» Study text
=======
During the CFP 300, a station is permitted to transmit only when
receiving a poll frame from the AP. The polling list contains all
stations that are permitted to send frames during the CFP 300. The
stations can be on the polling list when they are associated with
the AP. Association request includes a field indicating whether the
station can respond to the CF-poll during the CFP 300.
[0037] Generally, all data transmissions are separated by the SIFS
360 during the CFP 300. If the PC fails to receive any response
from the station after waiting for a PIFS interval, then the PC
transmits the poll frame to the next station in the polling list so
that the PC can maintain control over the medium. Since the AP in
FIG. 3 sends the poll frame to a third station but fails to receive
a response, the AP waits for one PIFS interval and continues to
transmit the poll frame to a fourth station. Use of PIFS ensures
that the AP maintains access to the medium.
[0038] During the CFP 300, the AP and stations are able to use
various types of frames. Since time is an invaluable factor during
the CFP 300, the AP and stations can combine acknowledgement (ACK),
poll, and data frames into a single frame for transmission in order
to improve the efficiency in transmission. By way of example, a
single frame in combination with an ACK frame sent by a station to
the station that has transmitted the previous frame, a poll frame
polling the station on the polling list for transmission of
buffered data, and a send frame sending its own data to the polled
station, to produce a single combined frame. The following types of
frames are used during the CFP 300. A standard data frame refers to
a frame containing data to be transmitted. An ACK frame is sent by
an AP or a station to acknowledge receipt of data. A poll frame is
transmitted by the AP to grant a station on the polling list a
license to transmit a single buffered frame. In this case, if there
is a frame for the station, the AP uses Data+Poll (D1+poll) frame
390.
=======
» Data block
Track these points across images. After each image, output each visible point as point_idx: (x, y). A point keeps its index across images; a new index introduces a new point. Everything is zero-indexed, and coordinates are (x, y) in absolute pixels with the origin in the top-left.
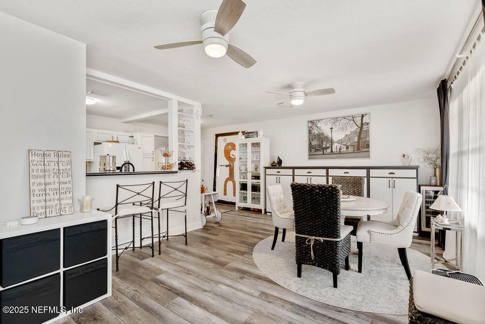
=======
Carry on the passage above about polling and frame types during the CFP, starting right after its last sentence.

[0039] Data+ACK (U1+ack) frame 392 is a combination of ACK and data
frames. While the data is transmitted to a receiver of the frame,
the ACK is sent to the station that has transmitted the previous
frame. This type of frame 392 can be sent by both AP and
stations.
[0040] The D1+poll frame 390 is transmitted by the AP in the
infrastructure network during the CFP 300 to transmit data to a
station on the polling list and to authorize the polled station to
transmit a frame waiting to be sent. Since the data in the frame
body is directed toward the receivers of the poll, data
transmission and polling are not separated by the two different
receivers.
[0041] An ACK+Poll frame is used to acknowledge receipt of the last
frame transmitted by a client of the AP and to request transmission
of a buffered frame from the next station on the polling list. In
this case, ACK is transmitted to all stations associated with the
AP whereas the frame is sent to the next station on the polling
list. During the CFP 300, only the AP uses this type of frame.
[0042] A Data+ACK+Poll (D3+ack+poll) frame 394 is used to transmit
data, poll, and ACK frames combined in a single frame for maximum
efficiency. The data and poll are transmitted to the same station,
but the ACK is returned to the station that has transmitted the
previous frame. The D3+ack+poll frame 394 is used by the AP in the
infrastructure network during the CFP 300.
[0043] A CF-End (CF-End) frame 396 terminates the CFP 300 and
returns the medium control to a contention-based DCF mechanism. The
PC is able to suspend the contention free services before the end
of CF_Max_Duration 340 using the CF-End frame 396. This decision
can be made based on the size of a polling list, the amount of
traffic, and other factors that the AP considers to be important.
Although operations between the AP and stations described above
have been performed in a PCF mode, which is one of the wireless LAN
communication methods. The stations are also able to operate
according to the same mechanism in wireless LAN communications
using a DCF mode.
[0044] FIG. 4 is a flowchart showing a process for determining
whether to apply a piggyback between an AP and stations in a PCF
mode according to an exemplary embodiment of the invention.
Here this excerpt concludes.